A recent report demonstrated that PGC-1 increased uncoupled mitochondrial respiration and the expression of UCPs in adipocyte and C2C12 cell lines in culture (15). We hypothesized that in contrast to these cell types, PGC-1 would induce coupled mitochondrial respiration in the primary cardiac myocyte, given the obligate high level of ATP production in the heart. To determine whether PGC-1 induced coupled or uncoupled respiration in cardiac myocytes, the ATP synthase inhibitor, oligomycin, was employed to inhibit oxidative phosphorylation before the measurement of oxygen consumption rates. If PGC-1 overexpression induces predominantly coupled respiration in the cardiac myocytes, oligomycin would reduce oxygen consumption rates to a similar degree in cells infected with Ad-PGC and control cells. If, however, PGC-1 induces uncoupled respiration, oligomycin would reduce oxygen-consumption rates to a greater degree in control cells compared with PGC-1–expressing cells. The percentage of reduction in oxygen consumption after oligomycin treatment was similar in cardiac myocytes infected with either control or Ad-PGC-1 vector (Figure 5b), indicating that the PGC-1–induced increase in mitochondrial oxygen consumption mainly was due to an augmentation in coupled respiration through oxidative phosphorylation. Inhibition of the adenine nucleotide translocase by atractyloside also resulted in a similar degree of reduction in total oxygen consumption in control and PGC-1 adenovirus–infected cardiac myocytes (data not shown).

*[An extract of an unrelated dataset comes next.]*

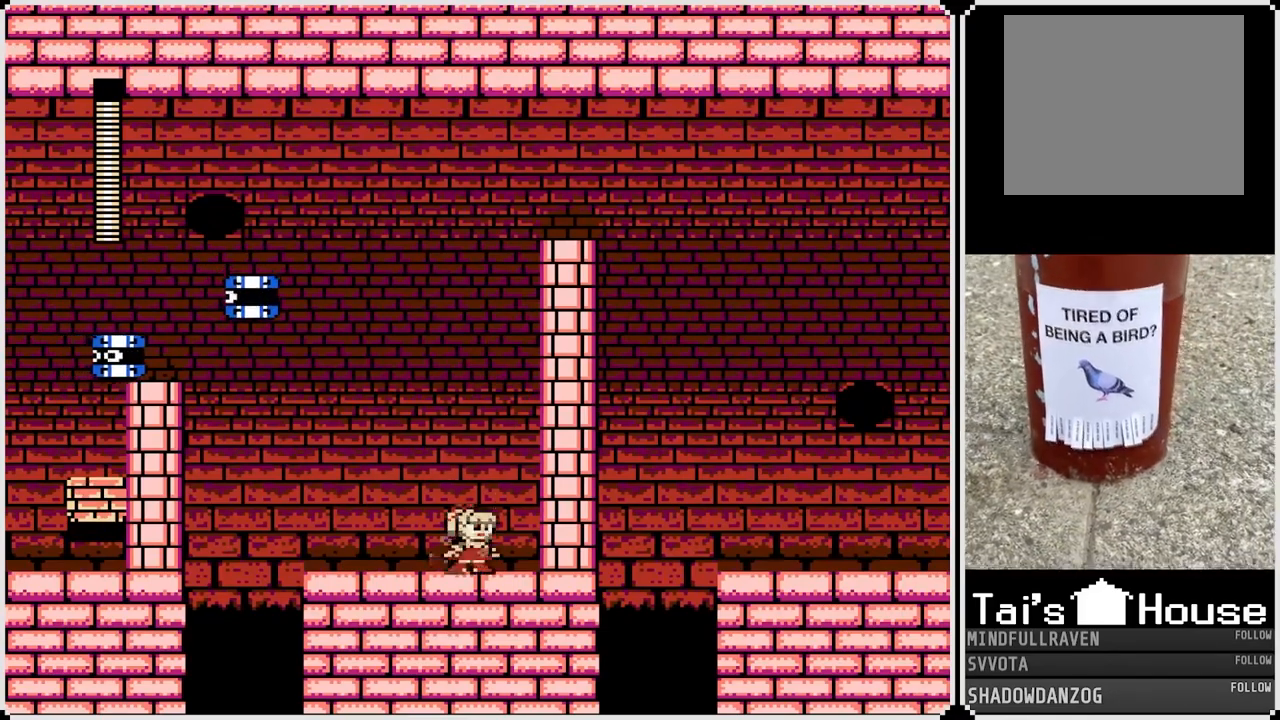
{"buttons": ["CROSS"], "left_stick": "center", "right_stick": "center", "events": [[117, "DPAD_LEFT", "down"], [283, "DPAD_LEFT", "up"], [483, "CROSS", "down"]]}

The effect of PGC-1 on cardiac myocyte UCP expression was delineated. UCP-1 is a brown adipose-specific inner mitochondrial membrane protein that generates heat by dissipating the inner mitochondrial membrane proton gradient (35). Two homologous proteins, UCP-2 and UCP-3, are expressed in multiple tissues, including skeletal muscle and heart (19). PGC-1 overexpression decreased cardiac myocyte UCP-2 mRNA levels by approximately 60%, while increasing ATP synthase-β subunit mRNA levels threefold (Figure 5c). Although detectable in adult heart total RNA (data not shown), UCP-3 mRNA was not detected in RNA isolated from neonatal rat cardiac myocytes in culture under either condition. Thus, in contrast to the effect of PGC-1 in several noncardiac cell types (15), PGC-1 overexpression decreased rather than increased mitochondrial UCP-2 gene expression in the cardiac myocyte, coincident with an observed increase in mitochondrial number and function. Taken together with the results of the oxygen consumption studies, these data indicate that PGC-1 is capable of increasing the capacity for cardiac myocyte energy production through coupled mitochondrial respiration.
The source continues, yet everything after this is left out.